Pero ayer sentí el fuego. Una cosquilla que empieza siendo llamita y se hace
fogata, y se hace volcán, y se hace erupción. Es un fuego incontrolable e
instintivo, imposible de explicar desde nuestro tortuguismo.
Ayer fui dragón por un ratito. También levanté la mano y dije “pateo
yo”. Me hice cargo de esta reputísima vida de tortuga por una vez. Un fuego que
no sé controlar y me asusta, un fuego peligroso y para nada artificial, un
fuego que me puede hacer mierda. Soy esa tortuga que fui toda mi vida, pero soy
también este fuego.
Damián y yo corrimos a la pelota creyéndonos dragones y pateamos como
tortugas. Lo arruinamos todo. Por eso sé lo que sentiste, Damián, porque yo
también lo sentí. Los dientes apretados, el cuerpo tensionado al mango, el
mareo, la cara contra el pasto y la mueca cruel de ver tu caparazón a un
costado, vacío.
No vas a tener hambre en estos días, ni ganas de coger. Ni siquiera de
putear. Vas a tener pesadillas y a despertarte transpirado. Vas a lamerte las
heridas, avergonzado, adentro de tu caparazón. Pero es mi obligación, como
tortuga, decirte que no hay nada que lamentar. Que, así como ni vos ni yo
elegimos ser tortugas, tampoco elegimos el fuego. No era como el de los dragones,
no era un fuego artificial: era de verdad. Los dragones juegan con fuego porque
saben que se van a quemar los demás. Las tortugas, Damián, jugamos aunque lo
más probable sea que terminemos con quemaduras de tercer grado en el corazón.

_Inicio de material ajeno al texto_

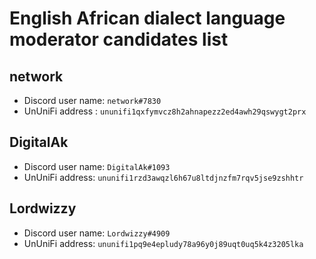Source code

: # English African dialect language moderator candidates list

## network

- Discord user name: `network#7830`
- UnUniFi address : `ununifi1qxfymvcz8h2ahnapezz2ed4awh29qswygt2prx`

## DigitalAk

- Discord user name: `DigitalAk#1093`
- UnUniFi address: `ununifi1rzd3awqzl6h67u8ltdjnzfm7rqv5jse9zshhtr`

## Lordwizzy

- Discord user name: `Lordwizzy#4909`
- UnUniFi address:    `ununifi1pq9e4epludy78a96y0j89uqt0uq5k4z3205lka `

No digo que sea bueno lo que nos pasó. Digo que es inevitable. Yo
también ahora tengo los dientes apretados, el cuerpo tensionado y la cara
contra el pasto. Pero valió la pena por ese segundo de fuego. Después todo se
fue a la mierda, pero ¿qué importa? El caparazón está ahí, imperturbable a las
llamas y a los golpes. Lo otro, esa hermosura que sentimos por un instante, esa
osadía de querer influir en la historia, de comernos el mundo, es lo que le da
sentido a nuestra existencia. Nuestra existencia de tortuga, de dragón o de
simples seres humanos.
Lo único importante es que la próxima vez que sintamos esa llamita
volvamos a animarnos. Que tiremos el caparazón a la mierda y salgamos a vivir.
Vos te animaste a patear, yo también. Un día, Damián, creéme, la pelota va a
entrar. Un día, te lo juro por mi alma, las tortugas y su fuego reinarán.